CVE-2026-40190 — MEDIUM (5.6)

Vulnerability Description

LangSmith Client SDKs provide SDK's for interacting with the LangSmith platform. Prior to 0.5.18, the LangSmith JavaScript/TypeScript SDK (langsmith) contains an incomplete prototype pollution fix in its internally vendored lodash set() utility. The baseAssignValue() function only guards against the __proto__ key, but fails to prevent traversal via constructor.prototype. This allows an attacker who controls keys in data processed by the createAnonymizer() API to pollute Object.prototype, affecting all objects in the Node.js process. This vulnerability is fixed in 0.5.18.

CVSS Score

5.6

MEDIUM

CVSS:3.1/AV:N/AC:H/PR:N/UI:N/S:U/C:L/I:L/A:L

Attack Vector

NETWORK

Attack Complexity

HIGH

Privileges Required

NONE

User Interaction

NONE

Scope

UNCHANGED

Confidentiality

LOW

Integrity

LOW

Availability

LOW

Related Weaknesses (CWE)

CWE-1321

References

https://github.com/langchain-ai/langsmith-sdk/security/advisories/GHSA-fw9q-39r9

FAQ

What is CVE-2026-40190?

CVE-2026-40190 is a vulnerability with a CVSS score of 5.6 (MEDIUM). LangSmith Client SDKs provide SDK's for interacting with the LangSmith platform. Prior to 0.5.18, the LangSmith JavaScript/TypeScript SDK (langsmith) contains an incomplete prototype pollution fix in ...

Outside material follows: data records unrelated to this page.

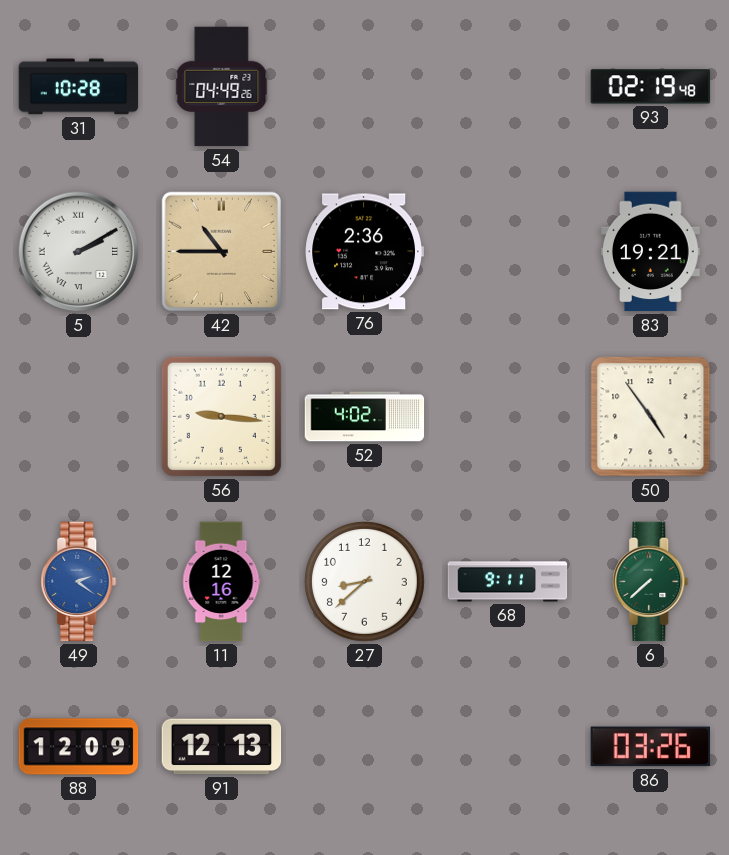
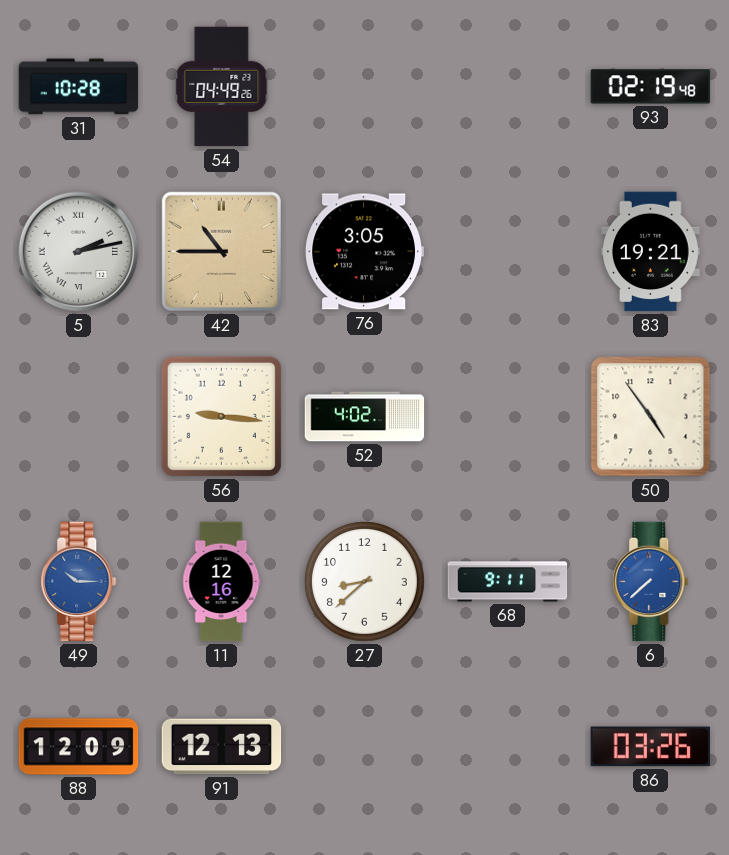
5: 2:10 -> 2:13
76: 2:36 -> 3:05
49: 2:21 -> 10:15
6 dial: green -> blue
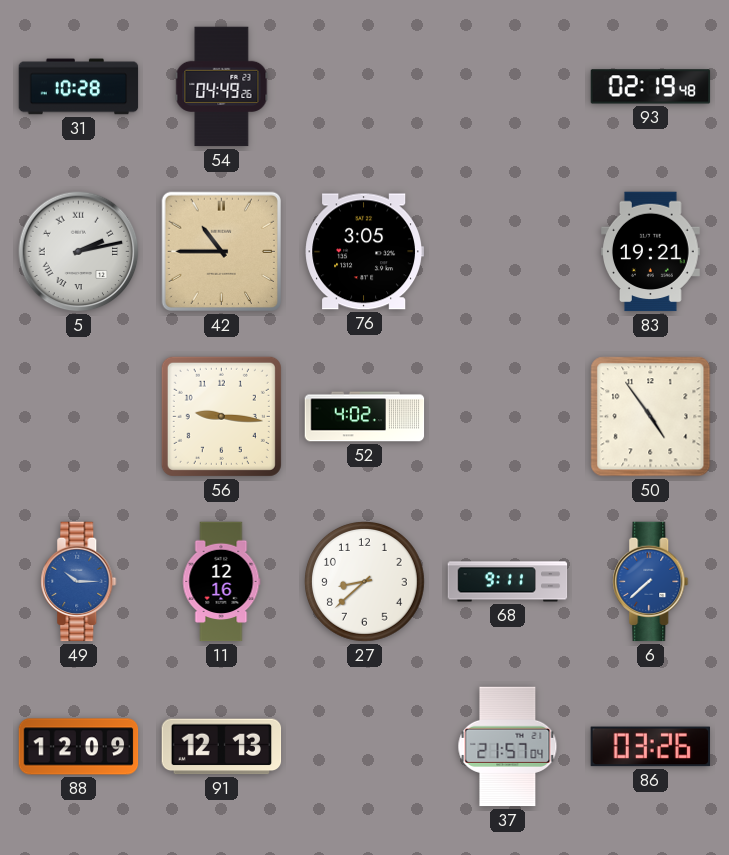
37: none -> 21:57
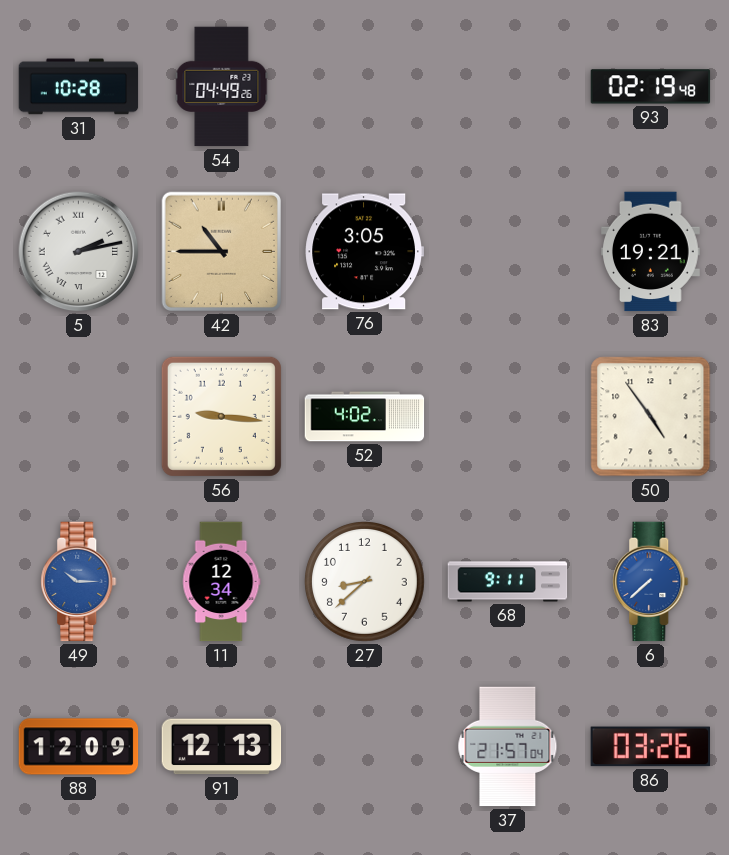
11: 12:16 -> 12:34
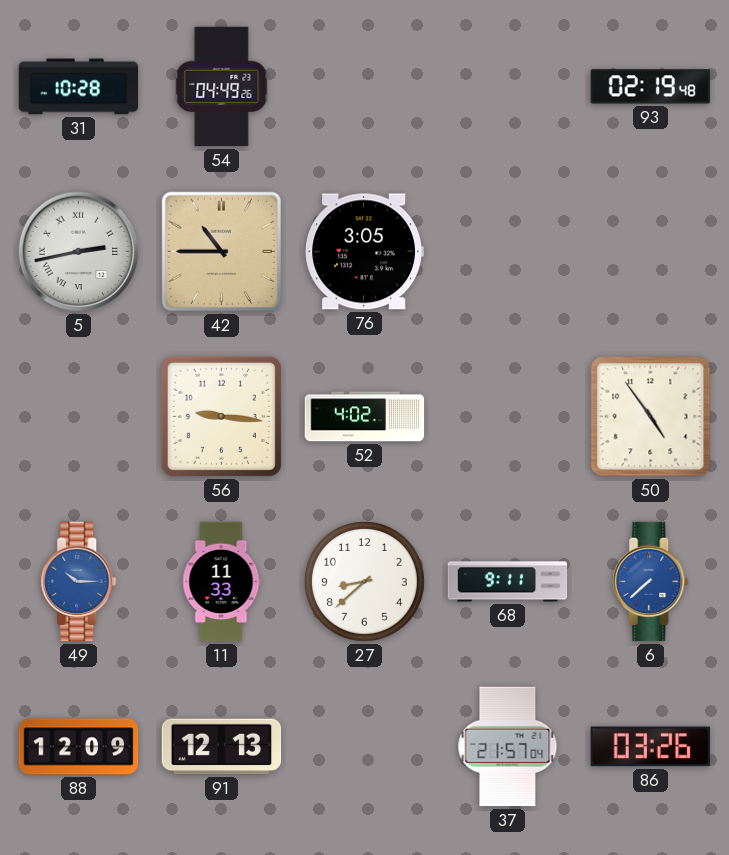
5: 2:13 -> 2:43
83: 19:21 -> none
11: 12:34 -> 11:33
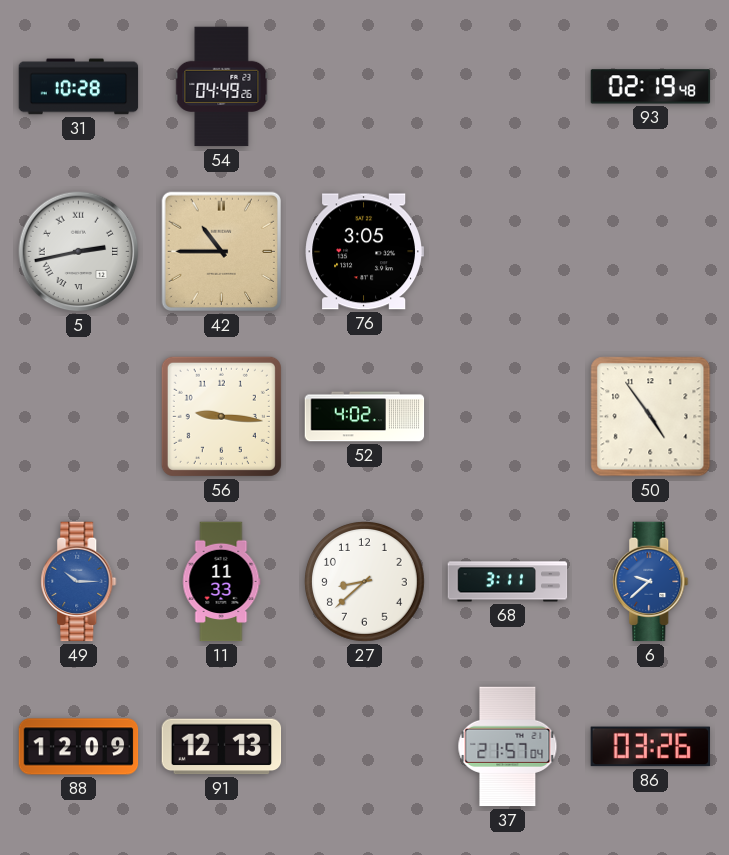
68: 9:11 -> 3:11
6: 7:38 -> 9:38
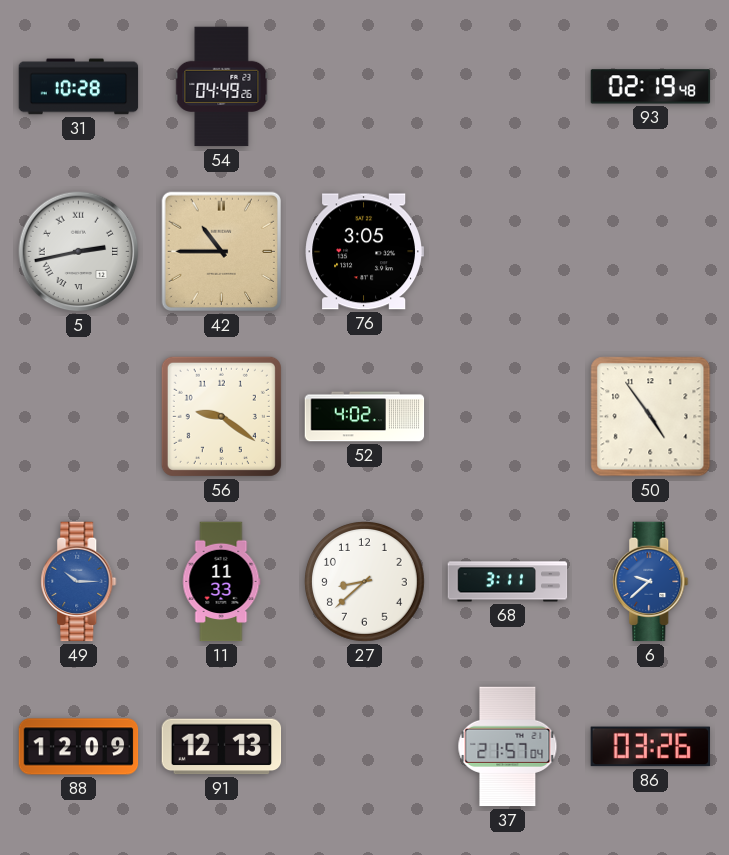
56: 9:16 -> 9:21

How severe is CVE-2026-40190?

CVE-2026-40190 has been rated MEDIUM with a CVSS base score of 5.6/10. Review the CVSS metrics above for detailed severity breakdown.

Is there a patch for CVE-2026-40190?

Check the references section above for vendor advisories and patch information. Review vendor security bulletins for remediation guidance.